Back in 2007, Bismarck and Belsasar Lepe and Sean Knapp left Google with aspirations to revolutionize in-video advertising. Ooyala didn’t quite revolutionize advertising, but it has found more than a little success in what has become a very crowded market. The company’s video player now delivers cross-device content to over 6,000 domains, reaching nearly 200 million viewers, and the company claims that one in four Americans watch Ooyala-powered video each month.
With its footprint in the states gaining traction, the company is announcing today that it is taking on a big new chunk of capital to expand its reach overseas. Ooyala’s new $35 million round — its fifth to date — is led by Telestra Applications and Ventures Group, the investment arm of Australia’s telecom giant, Telestra. Previous investors Sierra Ventures, Rembrandt Venture Partners, and CID Group also participated, along with several other strategic investors.
According to a statement released today, along with its investment, Telestra is also working on a commercial agreement with Ooyala that would make the telecom company “a major reseller,” deploying Ooyala’s software, analytics, and service offerings throughout Australia in attempt to transition content owners users to IP-based video delivery.
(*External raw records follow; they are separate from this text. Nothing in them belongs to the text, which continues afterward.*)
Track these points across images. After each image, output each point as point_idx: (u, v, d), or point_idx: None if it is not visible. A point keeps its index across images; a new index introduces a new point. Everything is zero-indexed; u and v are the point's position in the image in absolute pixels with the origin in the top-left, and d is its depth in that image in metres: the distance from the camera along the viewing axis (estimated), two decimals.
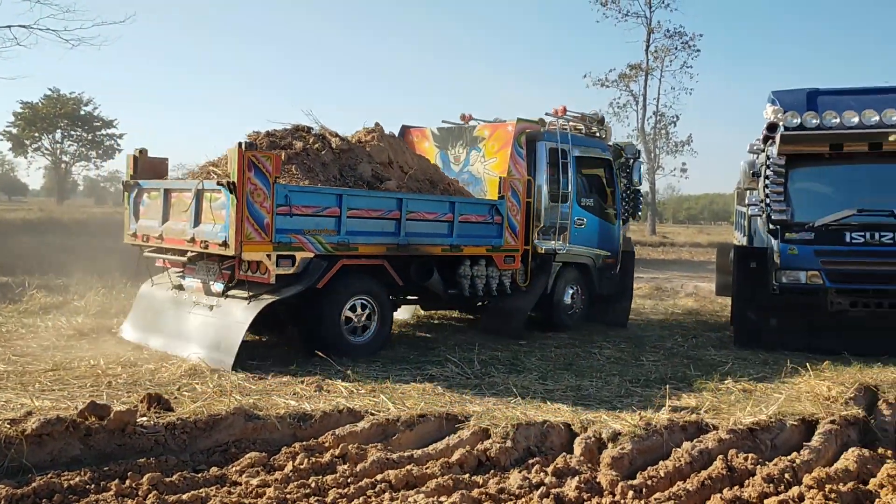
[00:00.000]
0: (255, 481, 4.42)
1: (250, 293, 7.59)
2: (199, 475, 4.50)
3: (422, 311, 11.15)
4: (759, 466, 4.86)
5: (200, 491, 4.21)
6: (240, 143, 7.20)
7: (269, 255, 7.44)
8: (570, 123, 11.16)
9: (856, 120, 9.19)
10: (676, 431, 5.45)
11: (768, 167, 9.52)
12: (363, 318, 8.31)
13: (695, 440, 5.27)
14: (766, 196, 9.52)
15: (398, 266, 8.65)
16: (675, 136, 41.64)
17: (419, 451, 4.99)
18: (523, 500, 4.30)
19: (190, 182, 8.08)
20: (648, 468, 4.82)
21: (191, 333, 7.95)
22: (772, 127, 9.53)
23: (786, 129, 9.43)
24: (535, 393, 6.70)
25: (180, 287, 8.55)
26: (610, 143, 11.84)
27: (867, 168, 9.54)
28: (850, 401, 6.46)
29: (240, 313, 7.54)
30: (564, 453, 5.15)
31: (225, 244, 7.33)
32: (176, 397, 5.99)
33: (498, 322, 10.15)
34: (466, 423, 5.51)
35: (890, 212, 9.09)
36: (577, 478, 4.58)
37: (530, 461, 5.02)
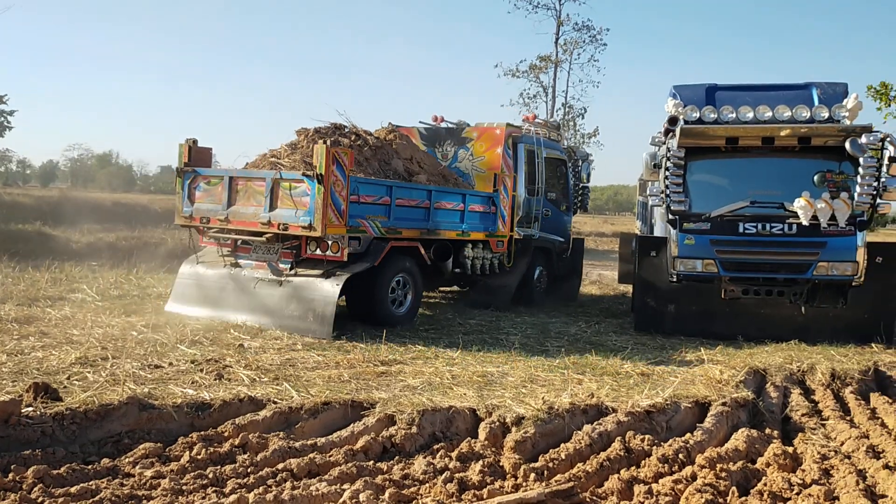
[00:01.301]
0: (149, 473, 4.25)
1: (326, 269, 8.85)
2: (90, 467, 4.29)
3: None
4: (654, 447, 5.02)
5: (90, 483, 4.02)
6: (325, 142, 8.49)
7: (343, 237, 8.69)
8: (534, 129, 12.92)
9: (751, 115, 9.59)
10: (578, 415, 5.57)
11: (668, 159, 9.82)
12: (401, 293, 9.79)
13: (595, 423, 5.39)
14: (666, 187, 9.82)
15: (426, 248, 10.11)
16: (582, 128, 42.44)
17: (322, 440, 4.92)
18: (427, 485, 4.29)
19: (264, 172, 9.08)
20: (550, 451, 4.90)
21: (264, 306, 9.01)
22: (672, 120, 9.84)
23: (686, 122, 9.75)
24: (443, 379, 6.71)
25: (235, 265, 9.54)
26: (564, 146, 14.04)
27: (761, 161, 9.99)
28: (741, 384, 6.75)
29: (328, 286, 8.66)
30: (469, 438, 5.18)
31: (310, 227, 8.48)
32: (65, 387, 5.69)
33: (487, 296, 11.75)
34: (372, 410, 5.47)
35: (780, 204, 9.53)
36: (480, 462, 4.61)
37: (435, 447, 5.02)
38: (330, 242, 8.70)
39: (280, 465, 4.42)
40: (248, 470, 4.37)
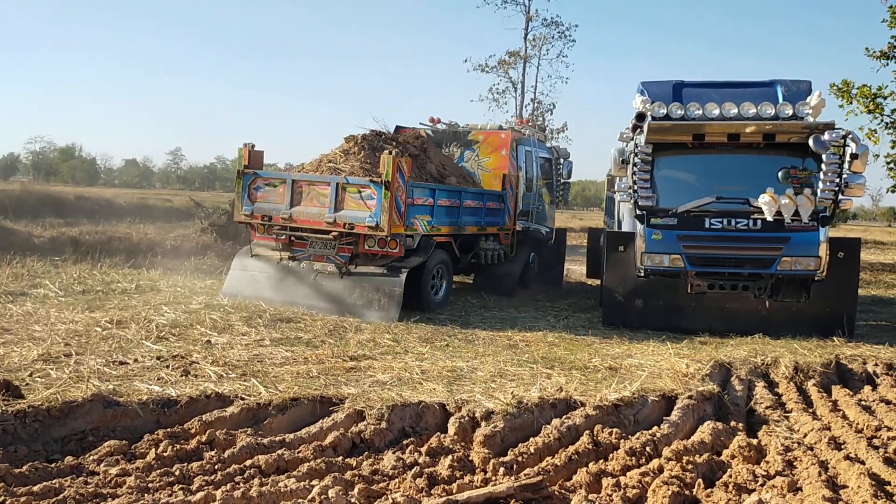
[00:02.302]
0: (114, 470, 4.20)
1: (386, 263, 10.26)
2: (53, 466, 4.23)
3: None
4: (622, 441, 5.07)
5: (53, 482, 3.96)
6: (390, 152, 9.78)
7: (402, 235, 10.10)
8: (528, 132, 14.57)
9: (717, 112, 9.69)
10: (546, 409, 5.61)
11: (636, 155, 9.89)
12: (439, 282, 11.27)
13: (563, 417, 5.43)
14: (634, 183, 9.89)
15: (455, 242, 11.71)
16: (551, 123, 42.64)
17: (291, 436, 4.89)
18: (396, 480, 4.29)
19: (329, 177, 10.27)
20: (519, 445, 4.93)
21: (326, 295, 10.28)
22: (640, 116, 9.91)
23: (653, 118, 9.83)
24: (412, 374, 6.71)
25: (291, 258, 10.70)
26: (548, 146, 15.79)
27: (726, 158, 10.11)
28: (707, 377, 6.84)
29: (395, 277, 10.06)
30: (439, 433, 5.19)
31: (377, 227, 9.77)
32: (27, 384, 5.59)
33: (495, 283, 13.16)
34: (341, 406, 5.45)
35: (745, 199, 9.67)
36: (450, 456, 4.62)
37: (405, 442, 5.02)
38: (389, 240, 10.05)
39: (248, 462, 4.39)
40: (216, 467, 4.33)
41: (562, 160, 15.61)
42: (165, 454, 4.45)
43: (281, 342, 7.92)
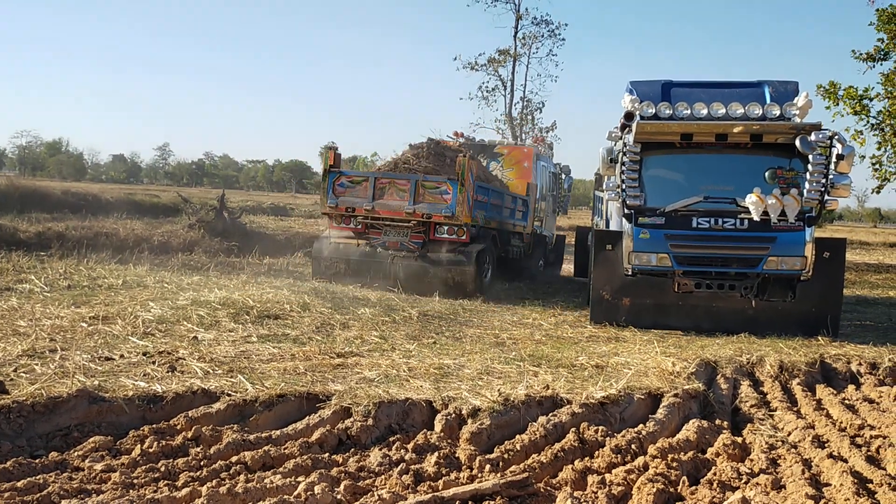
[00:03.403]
0: (98, 466, 4.18)
1: (454, 248, 12.63)
2: (37, 461, 4.20)
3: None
4: (608, 438, 5.09)
5: (38, 478, 3.93)
6: (465, 155, 12.56)
7: (469, 225, 12.65)
8: (542, 149, 17.50)
9: (705, 112, 9.74)
10: (533, 406, 5.62)
11: (625, 154, 9.92)
12: (486, 267, 13.32)
13: (550, 414, 5.45)
14: (622, 182, 9.92)
15: (498, 236, 14.25)
16: (540, 121, 42.73)
17: (277, 432, 4.88)
18: (382, 477, 4.29)
19: (408, 175, 12.79)
20: (506, 442, 4.94)
21: (403, 275, 12.44)
22: (629, 116, 9.94)
23: (642, 118, 9.86)
24: (399, 371, 6.70)
25: (368, 244, 12.89)
26: (554, 163, 18.81)
27: (714, 157, 10.17)
28: (692, 375, 6.87)
29: (466, 258, 12.55)
30: (425, 430, 5.19)
31: (452, 216, 12.34)
32: (12, 379, 5.54)
33: (515, 274, 15.55)
34: (327, 403, 5.44)
35: (732, 199, 9.72)
36: (436, 454, 4.62)
37: (391, 439, 5.02)
38: (457, 228, 12.52)
39: (234, 458, 4.38)
40: (202, 463, 4.32)
41: (563, 175, 18.82)
42: (151, 450, 4.44)
43: (268, 339, 7.90)
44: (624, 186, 9.89)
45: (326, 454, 4.62)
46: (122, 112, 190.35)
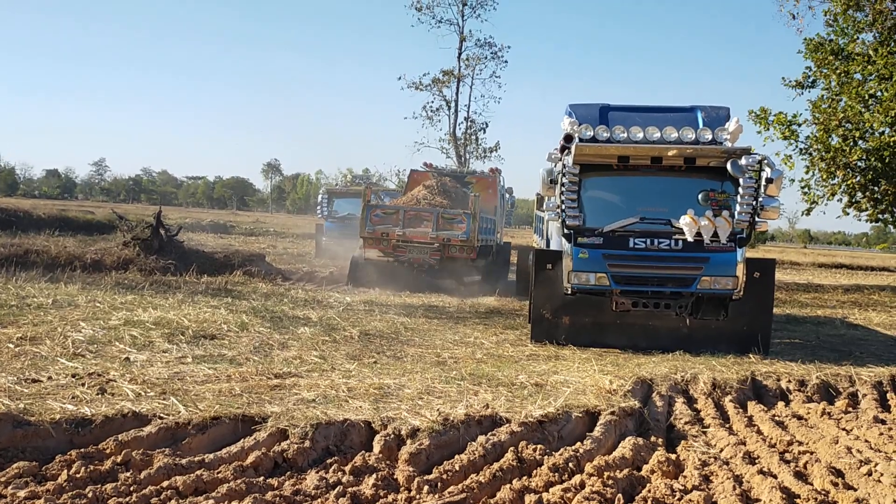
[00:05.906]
0: (22, 493, 4.03)
1: (464, 263, 17.19)
2: None
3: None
4: (546, 457, 5.13)
5: None
6: (476, 195, 16.88)
7: (478, 245, 16.84)
8: (499, 176, 21.06)
9: (641, 135, 9.96)
10: (473, 426, 5.63)
11: (564, 175, 10.05)
12: (487, 273, 18.09)
13: (489, 434, 5.46)
14: (562, 202, 10.05)
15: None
16: (484, 142, 43.21)
17: (211, 456, 4.78)
18: (319, 500, 4.24)
19: (430, 208, 17.13)
20: (445, 462, 4.93)
21: (426, 283, 16.69)
22: (568, 138, 10.09)
23: (580, 140, 10.03)
24: (338, 392, 6.63)
25: (395, 260, 17.02)
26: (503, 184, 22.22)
27: (650, 180, 10.39)
28: (629, 393, 6.99)
29: (475, 270, 17.60)
30: (364, 451, 5.14)
31: (467, 240, 16.52)
32: None
33: (491, 277, 18.43)
34: (263, 425, 5.35)
35: (667, 220, 9.94)
36: (374, 475, 4.59)
37: (329, 461, 4.96)
38: (468, 248, 16.67)
39: (165, 483, 4.27)
40: (131, 488, 4.20)
41: (507, 195, 22.52)
42: (78, 475, 4.29)
43: (204, 359, 7.73)
44: (563, 207, 10.01)
45: (261, 478, 4.54)
46: (55, 127, 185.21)
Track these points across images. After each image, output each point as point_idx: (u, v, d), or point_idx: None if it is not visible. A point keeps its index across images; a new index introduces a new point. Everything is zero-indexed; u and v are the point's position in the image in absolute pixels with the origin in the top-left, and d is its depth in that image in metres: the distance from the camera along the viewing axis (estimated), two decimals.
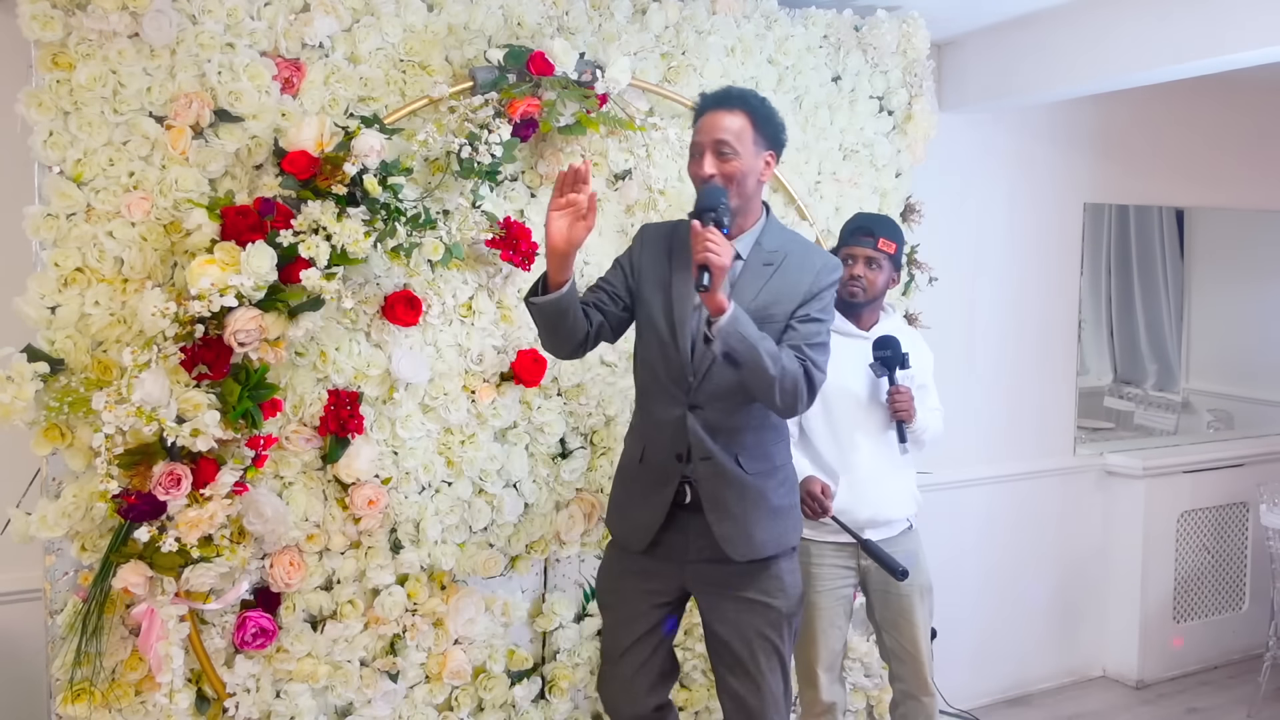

Ooyala has already begun building a network of resellers abroad, with current partners including Telfonica and Yahoo Japan, to name a few. At home, big brands and publishers like ESPN, Victoria’s Secret, Rolling Stone, Dell and North Face are using Ooyala’s technology to power video distribution and management. While ESPN was a big win at home for Ooyala, making it the video provider for a network that serves some billion-odd streams per month, for the overseas market, Telestra represents a big win.
The telecom company has presence in 15 countries, including China, and owns Australia’s biggest integrated IP and broadband networks. It’s also one of the 20 largest companies in Australia in terms of market cap. In terms of its funding, Ooyala will use its new capital to help Telestra integrate its technology, as well as to fuel further expansion outside of the U.S. with multiple service operators and TV programmers, specifically in Europe, Asia, and Latin America.
Currently, over half of Ooyala’s business comes from overseas, and have helped “quadruple” revenues since its last funding round in 2010. The new round of capital brings the startup’s total funding to just under $80 million, and sees Gary Traver, director of Telestra Media, join the company’s board of directors.